PRESIDENT OBAMA: Yes.
SAWYER: If you don't, is it over for four years?
OBAMA: We're going get it done. So, I won't engage in hypotheticals in which we don't. And the reason its going get done is because the American People understand it has to get done. I travel all across the country. And I've done so for the last two years now. Every town I visit, every city I go, people ask me, you know, "Why is it that my premiums have gone up-- two, three times in the last nine, ten years? What can I do when my employer says to me, 'We just can't afford to provide health care anymore'?"
Governors who say Medicaid is-- breaking the bank. We're dealing here in Washington with a enormous federal deficit and debt that is largely driven by health care costs. So, with its families, businesses, or government, we know that we're going have to-- reform this system. And I'm confident that-- if everybody puts their minds to it, we can get it done.
SAWYER: I'd like to start with family experience of health care.
SAWYER: If I can. Because we hear over and over again, from both sides, from all sides, that we are locked in a vicious cycle of quantity not quality.
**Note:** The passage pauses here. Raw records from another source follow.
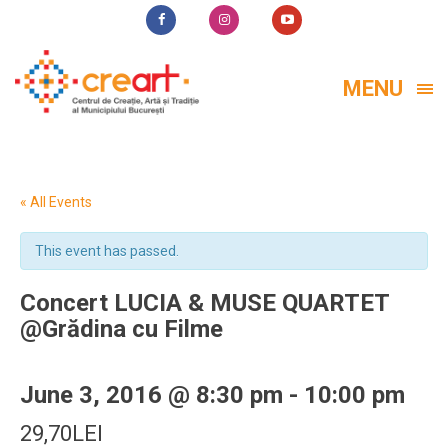
MENU
« All Events
This event has passed.
Concert LUCIA & MUSE QUARTET
@Grădina cu Filme
June 3, 2016 @ 8:30 pm
-
10:00 pm
29,70LEI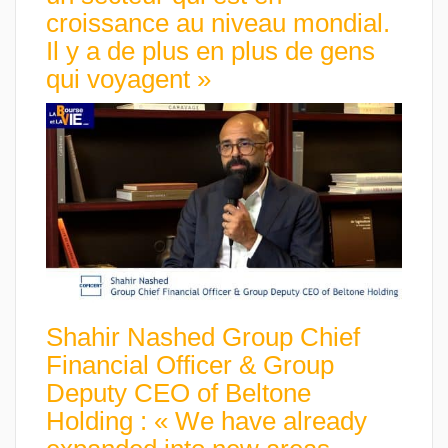
croissance au niveau mondial.
Il y a de plus en plus de gens
qui voyagent »
Shahir Nashed Group Chief
Financial Officer & Group
Deputy CEO of Beltone
Holding : « We have already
SAWYER: As one doctor wrote. We pay doctors for what they do to to patients, but not what they do for--
SAWYER: --patients. Is it time for Americans to recognize they're going to get fewer scans, fewer procedures, fewer tests, because the vicious cycle has to stop?
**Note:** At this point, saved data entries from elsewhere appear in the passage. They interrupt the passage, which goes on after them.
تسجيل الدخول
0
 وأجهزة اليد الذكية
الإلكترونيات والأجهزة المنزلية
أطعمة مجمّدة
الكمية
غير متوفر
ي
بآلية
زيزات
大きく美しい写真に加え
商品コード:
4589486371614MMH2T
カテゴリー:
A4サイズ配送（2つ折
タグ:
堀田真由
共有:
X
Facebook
OBAMA: Well, I think what's important is to say to the American People that you should get the best possible care to make you well. And that the measure of the quality of care is not quantity, but whether or not it is making you better. Now, what we've seen is that there's some communities and some health systems that do this very well. Mayo Clinic, a classic example. In Rochester, Minnesota. People go there. They-- spend about 20-30 percent less than some other parts of the country, and yet have better outcomes.
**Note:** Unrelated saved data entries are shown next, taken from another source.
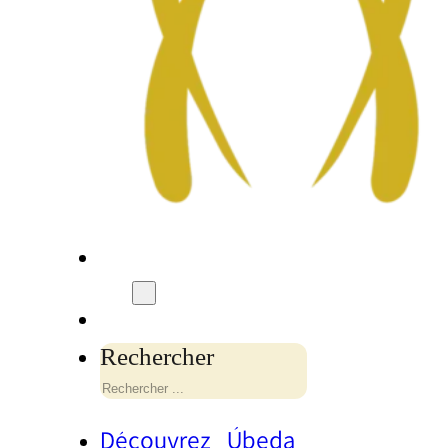
Rechercher
Découvrez Úbeda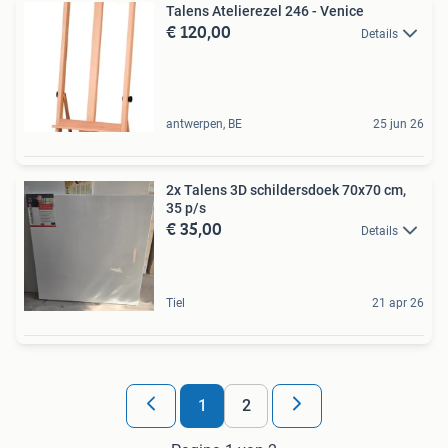
Talens Atelierezel 246 - Venice
€ 120,00
Details
antwerpen, BE
25 jun 26
2x Talens 3D schildersdoek 70x70 cm,
35 p/s
€ 35,00
Details
Tiel
21 apr 26
1
2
And in other cases, you've got more spending, worse outcome. So, what we've said is let's put out the research. Let's study and figure out what works and what doesn't. And let's encourage doctors and patients to get what works. Let's discourage what doesn't. Let's make sure that our payment incentives allow doctors to do the right thing. Because sometimes our payment incentives don't allow them to do the right things. And if we do that, then I'm confident that we can drive down costs significantly.
SAWYER: Will it just be encouragement? Or will there be a board making Solomonic decisions--
OBAMA: Well, what I-- what I--
SAWYER: --about best practices? And--
OBAMA: What I've suggested is-- is that we have a-- a commission that helps-- made up of doctors, made up of experts, that helps set best-- best practices.
SAWYER: By law?
OBAMA: Well, what it does is-- that if we know what those best practices are, then I'm confident that doctors are going want to engage in best practices. But I'm also confident patients are going insist on it. Because one of the things they're going say is, "Well, gosh, Doctor. If-- if-- if-- what I'm hearing is, is that I just need one test instead of five. Am I paying for the other five?"
Employers are going start asking, when they're shopping around for health systems for their employees, "Are we getting the best deal possible?" So, I-- I think that-- we-- we shouldn't be overly cynical. In some cases, people just don't know what the best practices are. And certain cultures build up. And we can change those cultures, but it's going require some work.